Write out all of the data exactly as it appears.

─── DATA PROVIDED

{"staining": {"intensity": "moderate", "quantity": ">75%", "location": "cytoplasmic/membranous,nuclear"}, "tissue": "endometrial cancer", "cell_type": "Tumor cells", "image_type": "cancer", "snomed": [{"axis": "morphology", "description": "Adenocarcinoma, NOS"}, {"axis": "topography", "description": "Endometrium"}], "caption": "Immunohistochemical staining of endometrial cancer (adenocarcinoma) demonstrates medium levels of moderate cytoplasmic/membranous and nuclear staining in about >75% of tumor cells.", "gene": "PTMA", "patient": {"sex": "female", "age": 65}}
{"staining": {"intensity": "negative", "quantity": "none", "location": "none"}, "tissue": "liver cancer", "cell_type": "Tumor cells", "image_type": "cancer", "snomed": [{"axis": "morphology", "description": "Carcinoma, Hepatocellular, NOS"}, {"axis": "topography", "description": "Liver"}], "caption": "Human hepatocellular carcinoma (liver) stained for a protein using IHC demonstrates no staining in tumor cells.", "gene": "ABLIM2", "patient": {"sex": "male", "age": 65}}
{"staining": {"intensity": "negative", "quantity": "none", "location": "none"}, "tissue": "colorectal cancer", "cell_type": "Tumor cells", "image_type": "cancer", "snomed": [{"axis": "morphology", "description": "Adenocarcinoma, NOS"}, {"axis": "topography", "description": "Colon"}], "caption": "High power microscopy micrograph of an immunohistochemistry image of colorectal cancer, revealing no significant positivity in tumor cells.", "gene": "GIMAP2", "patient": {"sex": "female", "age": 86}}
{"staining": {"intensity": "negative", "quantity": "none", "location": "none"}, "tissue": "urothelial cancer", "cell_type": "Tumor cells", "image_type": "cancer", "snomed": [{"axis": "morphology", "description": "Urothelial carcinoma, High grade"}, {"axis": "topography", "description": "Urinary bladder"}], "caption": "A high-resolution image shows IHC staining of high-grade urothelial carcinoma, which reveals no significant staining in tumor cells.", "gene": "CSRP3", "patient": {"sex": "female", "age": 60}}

──────

RESULT →
{"staining": {"intensity": "moderate", "quantity": ">75%", "location": "cytoplasmic/membranous,nuclear"}, "tissue": "endometrial cancer", "cell_type": "Tumor cells", "image_type": "cancer", "snomed": [{"axis": "morphology", "description": "Adenocarcinoma, NOS"}, {"axis": "topography", "description": "Endometrium"}], "caption": "Immunohistochemical staining of endometrial cancer (adenocarcinoma) demonstrates medium levels of moderate cytoplasmic/membranous and nuclear staining in about >75% of tumor cells.", "gene": "PTMA", "patient": {"sex": "female", "age": 65}}
{"staining": {"intensity": "negative", "quantity": "none", "location": "none"}, "tissue": "liver cancer", "cell_type": "Tumor cells", "image_type": "cancer", "snomed": [{"axis": "morphology", "description": "Carcinoma, Hepatocellular, NOS"}, {"axis": "topography", "description": "Liver"}], "caption": "Human hepatocellular carcinoma (liver) stained for a protein using IHC demonstrates no staining in tumor cells.", "gene": "ABLIM2", "patient": {"sex": "male", "age": 65}}
{"staining": {"intensity": "negative", "quantity": "none", "location": "none"}, "tissue": "colorectal cancer", "cell_type": "Tumor cells", "image_type": "cancer", "snomed": [{"axis": "morphology", "description": "Adenocarcinoma, NOS"}, {"axis": "topography", "description": "Colon"}], "caption": "High power microscopy micrograph of an immunohistochemistry image of colorectal cancer, revealing no significant positivity in tumor cells.", "gene": "GIMAP2", "patient": {"sex": "female", "age": 86}}
{"staining": {"intensity": "negative", "quantity": "none", "location": "none"}, "tissue": "urothelial cancer", "cell_type": "Tumor cells", "image_type": "cancer", "snomed": [{"axis": "morphology", "description": "Urothelial carcinoma, High grade"}, {"axis": "topography", "description": "Urinary bladder"}], "caption": "A high-resolution image shows IHC staining of high-grade urothelial carcinoma, which reveals no significant staining in tumor cells.", "gene": "CSRP3", "patient": {"sex": "female", "age": 60}}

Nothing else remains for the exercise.